→ Problem
In the entries that follow, find the line containing "fille, a accepté avec joie. Tou" and the line containing "Materialidade e Responsabilidade", then retype exactly the lines from the first through the second, pictures excluded.
[[ Provided data, beginning ]]
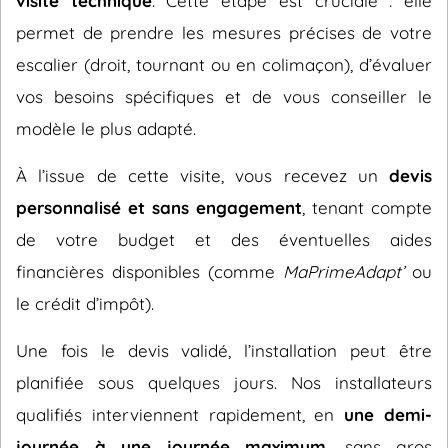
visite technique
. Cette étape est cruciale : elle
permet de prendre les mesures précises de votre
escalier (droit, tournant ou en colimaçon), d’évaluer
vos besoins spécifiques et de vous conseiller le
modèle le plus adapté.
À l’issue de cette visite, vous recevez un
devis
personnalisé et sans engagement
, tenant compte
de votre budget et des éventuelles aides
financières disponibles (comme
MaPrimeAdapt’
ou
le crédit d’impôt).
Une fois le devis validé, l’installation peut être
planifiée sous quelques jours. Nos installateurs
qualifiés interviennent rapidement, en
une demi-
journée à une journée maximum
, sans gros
[[ Provided data, end ]]
[[ Provided data, beginning ]]
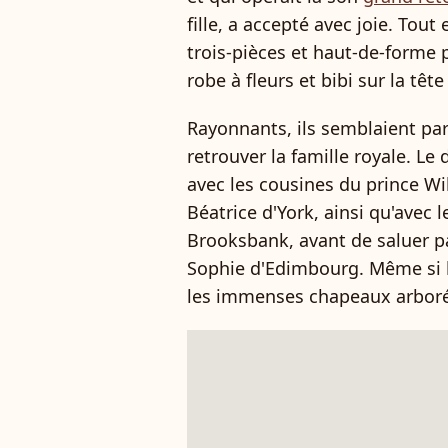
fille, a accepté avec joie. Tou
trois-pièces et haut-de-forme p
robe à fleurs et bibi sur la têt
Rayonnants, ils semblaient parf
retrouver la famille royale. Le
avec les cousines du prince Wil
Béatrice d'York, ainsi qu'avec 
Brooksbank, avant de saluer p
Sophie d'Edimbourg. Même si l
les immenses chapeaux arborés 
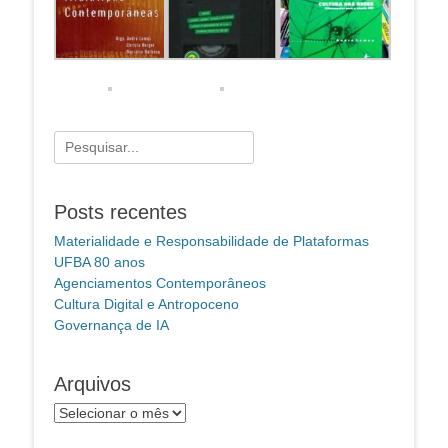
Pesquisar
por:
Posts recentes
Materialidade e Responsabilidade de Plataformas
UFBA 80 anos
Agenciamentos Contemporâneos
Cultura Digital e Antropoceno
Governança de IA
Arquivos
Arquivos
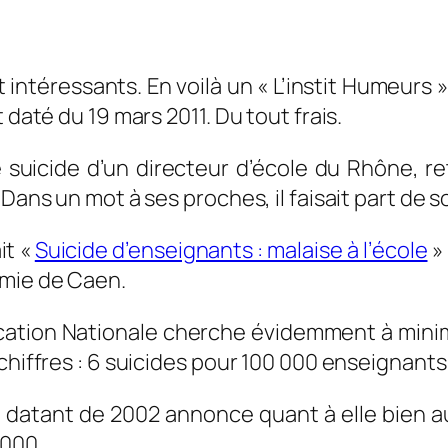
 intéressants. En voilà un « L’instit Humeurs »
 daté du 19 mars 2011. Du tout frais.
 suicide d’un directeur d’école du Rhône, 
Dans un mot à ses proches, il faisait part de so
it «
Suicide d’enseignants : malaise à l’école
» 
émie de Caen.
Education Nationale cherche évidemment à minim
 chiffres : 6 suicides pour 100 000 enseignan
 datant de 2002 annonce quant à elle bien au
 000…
[[ Provided data, end ]]
→ Answer space
fille, a accepté avec joie. Tou
trois-pièces et haut-de-forme p
robe à fleurs et bibi sur la têt
Rayonnants, ils semblaient parf
retrouver la famille royale. Le
avec les cousines du prince Wil
Béatrice d'York, ainsi qu'avec 
Brooksbank, avant de saluer p
Sophie d'Edimbourg. Même si l
les immenses chapeaux arborés 
Pesquisar
por:
Posts recentes
Materialidade e Responsabilidade de Plataformas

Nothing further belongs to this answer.